IN SEARCH OF SARS THERAPEUTICS
X-ray study of enzyme from related viruses suggests drug design strategy

AMANDA YARNELL

Using crystal structures of a crucial enzyme from two related coronaviruses as a guide, German scientists claim to have identified a promising starting point for the design of a drug to combat severe acute respiratory syndrome.

Many viruses, including the coronavirus that causes SARS, rely on a protein-cleaving enzyme called main proteinase to activate replication. Such viruses must replicate themselves in order to cause infection, making this enzyme a prime target for drug development.

Rolf Hilgenfeld, director of the Institute for Biochemistry at the University of Lübeck, in Germany, and his coworkers determined X-ray crystal structures of the main proteinases produced by a human coronavirus and a pig coronavirus. Hilgenfeld's team used their structures to create a structural model of the SARS coronavirus main proteinase [Science, published online May 13, http://www.sciencemag.org/cgi/rapidpdf/1085658v1]. Eidogen, based in Pasadena, Calif., made public its own model of the same enzyme on May 14.


8120NOTW4SARS
RATIONAL DESIGN A German team modeled Pfizer's experimental drug AG7088 (blue) binding to the active site of their model of the SARS coronavirus main proteinase. AG7088 is attached to the enzyme via a cysteine (yellow) in the active site.


On the basis of its model, Hilgenfeld's team suggests that AG7088--a main proteinase inhibitor that Pfizer has tested against the virus that causes the common cold--would be a good jumping-off point for the design of inhibitors of the SARS main proteinase.

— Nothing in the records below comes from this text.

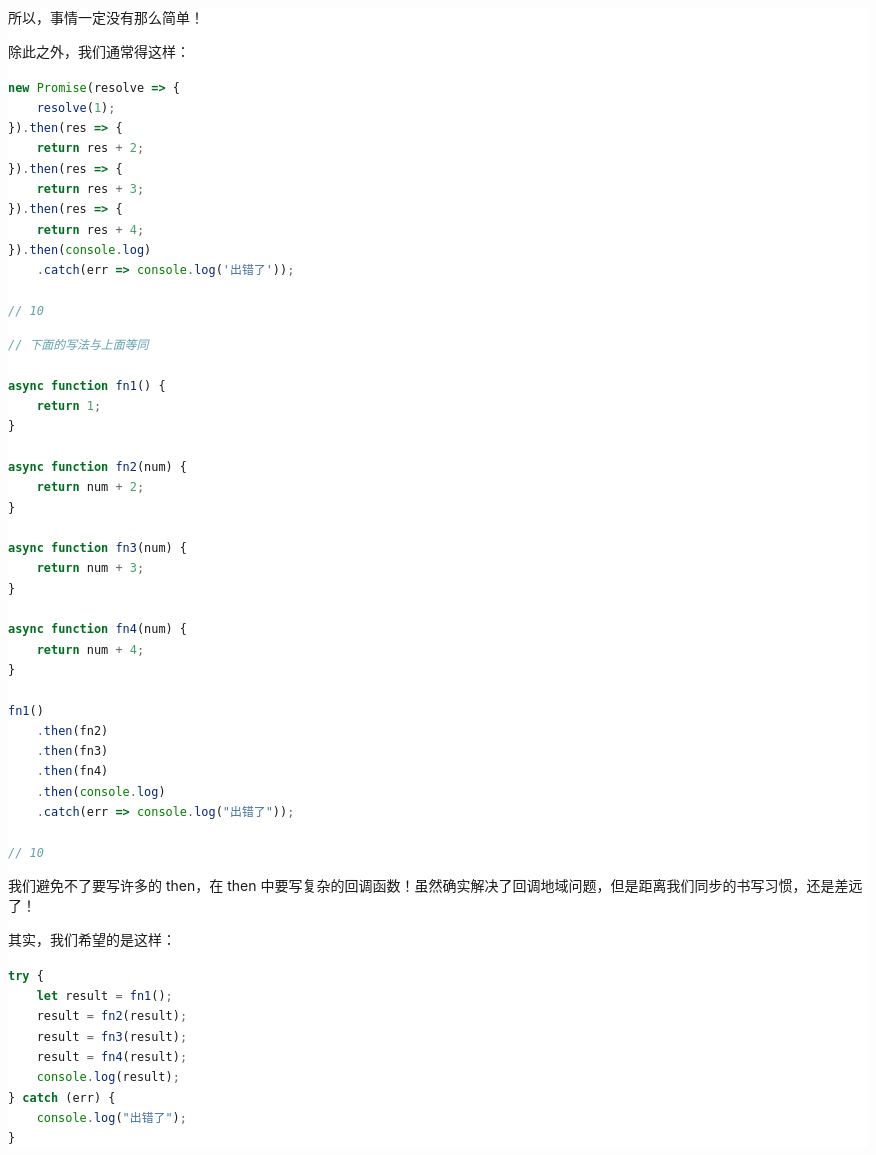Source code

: 所以，事情一定没有那么简单！

除此之外，我们通常得这样：

```js
new Promise(resolve => {
    resolve(1);
}).then(res => {
    return res + 2;
}).then(res => {
    return res + 3;
}).then(res => {
    return res + 4;
}).then(console.log)
    .catch(err => console.log('出错了'));

// 10
```

```js
// 下面的写法与上面等同

async function fn1() {
    return 1;
}

async function fn2(num) {
    return num + 2;
}

async function fn3(num) {
    return num + 3;
}

async function fn4(num) {
    return num + 4;
}

fn1()
    .then(fn2)
    .then(fn3)
    .then(fn4)
    .then(console.log)
    .catch(err => console.log("出错了"));

// 10
```

我们避免不了要写许多的 then，在 then 中要写复杂的回调函数！虽然确实解决了回调地域问题，但是距离我们同步的书写习惯，还是差远了！

其实，我们希望的是这样：

```js
try {
    let result = fn1();
    result = fn2(result);
    result = fn3(result);
    result = fn4(result);
    console.log(result);
} catch (err) {
    console.log("出错了");
}
```
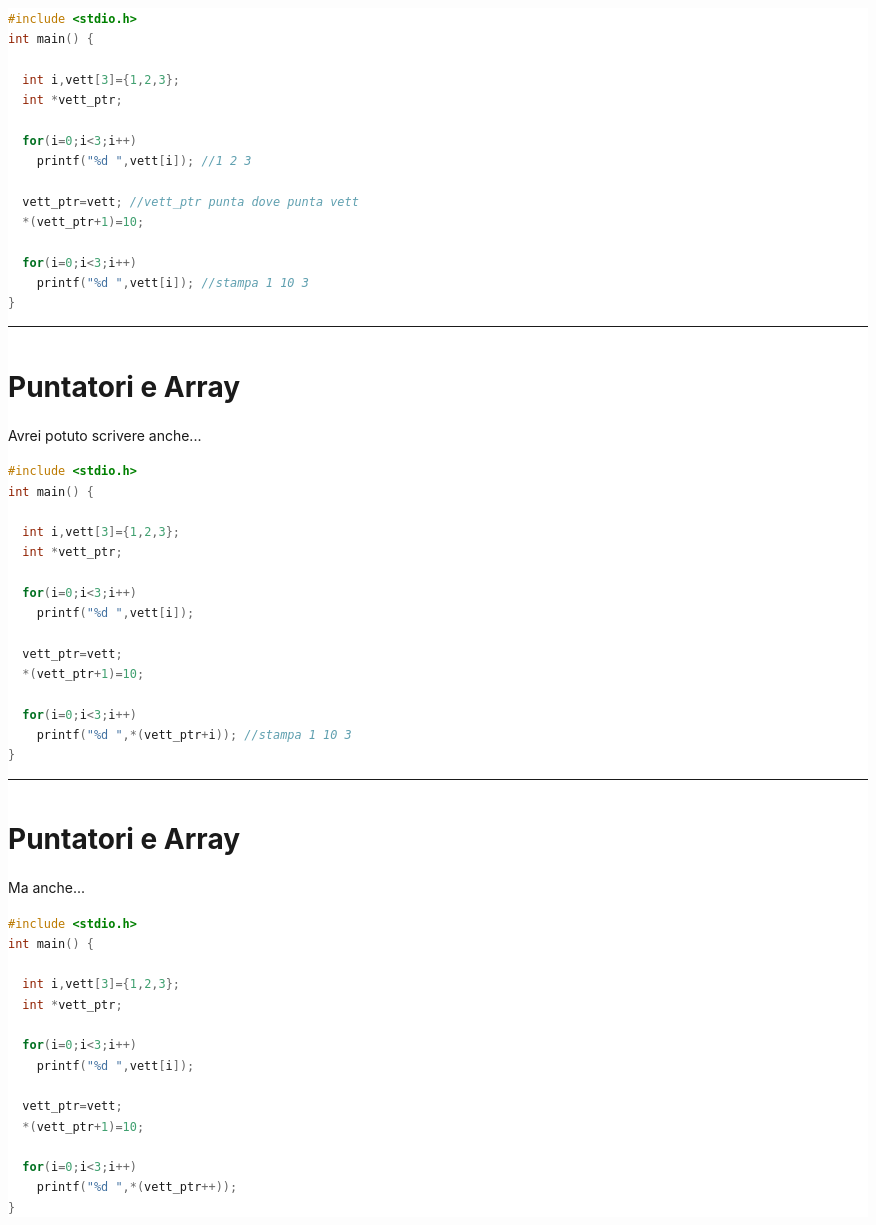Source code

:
 ```C
#include <stdio.h>
int main() {

  int i,vett[3]={1,2,3};
  int *vett_ptr;

  for(i=0;i<3;i++)
    printf("%d ",vett[i]); //1 2 3

  vett_ptr=vett; //vett_ptr punta dove punta vett
  *(vett_ptr+1)=10;

  for(i=0;i<3;i++)
    printf("%d ",vett[i]); //stampa 1 10 3
}
```

---

# Puntatori e Array

Avrei potuto scrivere anche...

```C
#include <stdio.h>
int main() {

  int i,vett[3]={1,2,3};
  int *vett_ptr;

  for(i=0;i<3;i++)
    printf("%d ",vett[i]);

  vett_ptr=vett;
  *(vett_ptr+1)=10;

  for(i=0;i<3;i++)
    printf("%d ",*(vett_ptr+i)); //stampa 1 10 3
}
```

---

# Puntatori e Array

Ma anche...

```C
#include <stdio.h>
int main() {

  int i,vett[3]={1,2,3};
  int *vett_ptr;

  for(i=0;i<3;i++)
    printf("%d ",vett[i]);

  vett_ptr=vett;
  *(vett_ptr+1)=10;

  for(i=0;i<3;i++)
    printf("%d ",*(vett_ptr++));
}
```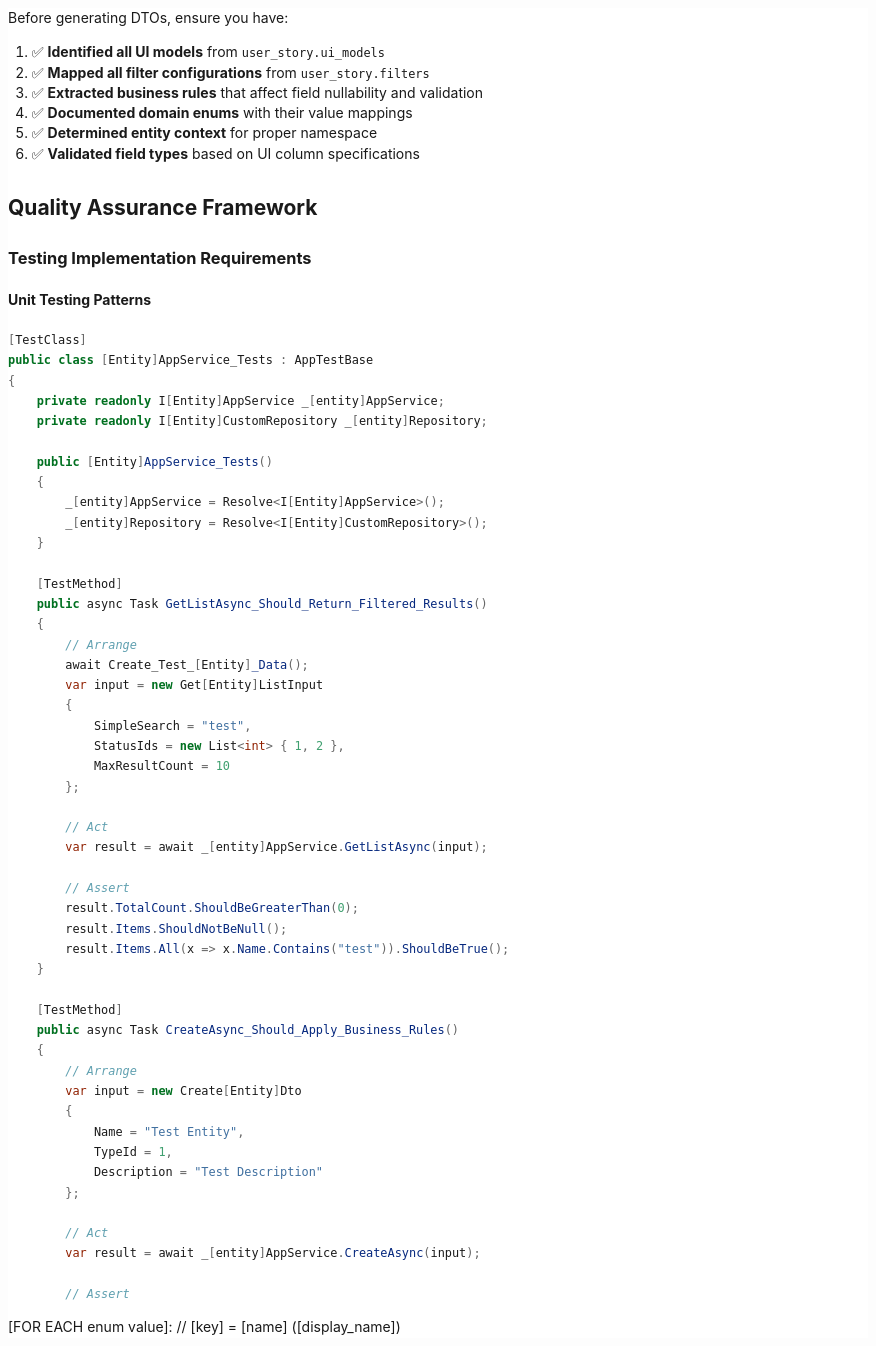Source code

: Before generating DTOs, ensure you have:

1. ✅ **Identified all UI models** from `user_story.ui_models`
2. ✅ **Mapped all filter configurations** from `user_story.filters` 
3. ✅ **Extracted business rules** that affect field nullability and validation
4. ✅ **Documented domain enums** with their value mappings
5. ✅ **Determined entity context** for proper namespace
6. ✅ **Validated field types** based on UI column specifications

## Quality Assurance Framework

### Testing Implementation Requirements

#### Unit Testing Patterns
```csharp
[TestClass]
public class [Entity]AppService_Tests : AppTestBase
{
    private readonly I[Entity]AppService _[entity]AppService;
    private readonly I[Entity]CustomRepository _[entity]Repository;
    
    public [Entity]AppService_Tests()
    {
        _[entity]AppService = Resolve<I[Entity]AppService>();
        _[entity]Repository = Resolve<I[Entity]CustomRepository>();
    }
    
    [TestMethod]
    public async Task GetListAsync_Should_Return_Filtered_Results()
    {
        // Arrange
        await Create_Test_[Entity]_Data();
        var input = new Get[Entity]ListInput
        {
            SimpleSearch = "test",
            StatusIds = new List<int> { 1, 2 },
            MaxResultCount = 10
        };
        
        // Act
        var result = await _[entity]AppService.GetListAsync(input);
        
        // Assert
        result.TotalCount.ShouldBeGreaterThan(0);
        result.Items.ShouldNotBeNull();
        result.Items.All(x => x.Name.Contains("test")).ShouldBeTrue();
    }
    
    [TestMethod]
    public async Task CreateAsync_Should_Apply_Business_Rules()
    {
        // Arrange
        var input = new Create[Entity]Dto
        {
            Name = "Test Entity",
            TypeId = 1,
            Description = "Test Description"
        };
        
        // Act
        var result = await _[entity]AppService.CreateAsync(input);
        
        // Assert
```

[FOR EACH enum value]: // [key] = [name] ([display_name])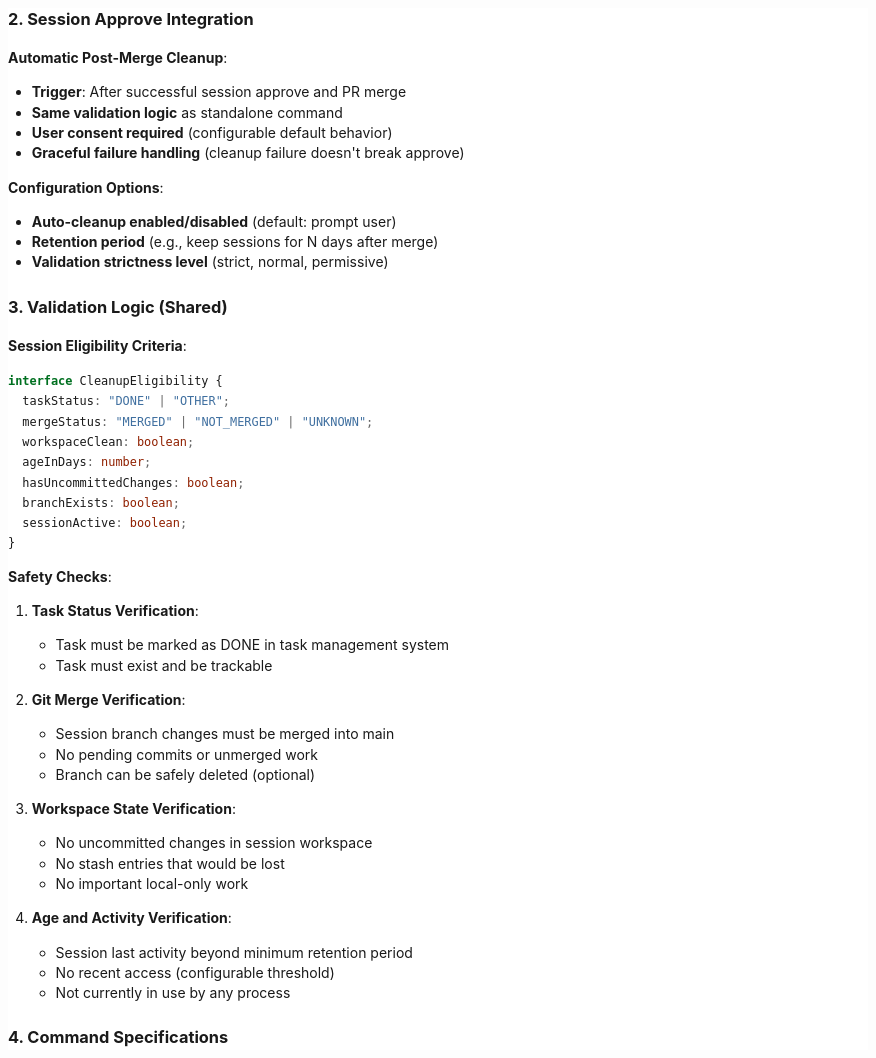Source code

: ### 2. Session Approve Integration

**Automatic Post-Merge Cleanup**:

- **Trigger**: After successful session approve and PR merge
- **Same validation logic** as standalone command
- **User consent required** (configurable default behavior)
- **Graceful failure handling** (cleanup failure doesn't break approve)

**Configuration Options**:

- **Auto-cleanup enabled/disabled** (default: prompt user)
- **Retention period** (e.g., keep sessions for N days after merge)
- **Validation strictness level** (strict, normal, permissive)

### 3. Validation Logic (Shared)

**Session Eligibility Criteria**:

```typescript
interface CleanupEligibility {
  taskStatus: "DONE" | "OTHER";
  mergeStatus: "MERGED" | "NOT_MERGED" | "UNKNOWN";
  workspaceClean: boolean;
  ageInDays: number;
  hasUncommittedChanges: boolean;
  branchExists: boolean;
  sessionActive: boolean;
}
```

**Safety Checks**:

1. **Task Status Verification**:

   - Task must be marked as DONE in task management system
   - Task must exist and be trackable

2. **Git Merge Verification**:

   - Session branch changes must be merged into main
   - No pending commits or unmerged work
   - Branch can be safely deleted (optional)

3. **Workspace State Verification**:

   - No uncommitted changes in session workspace
   - No stash entries that would be lost
   - No important local-only work

4. **Age and Activity Verification**:
   - Session last activity beyond minimum retention period
   - No recent access (configurable threshold)
   - Not currently in use by any process

### 4. Command Specifications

AG7088 doesn't fit perfectly, Hilgenfeld notes, but the model suggests how the compound can be modified to bind better.

Following release of the German group's findings, Pfizer confirmed that it has given AG7088 and other compounds to the U.S. Army Medical Research Institute of Infectious Diseases and the National Institute of Allergy & Infectious Diseases to test for efficacy against SARS.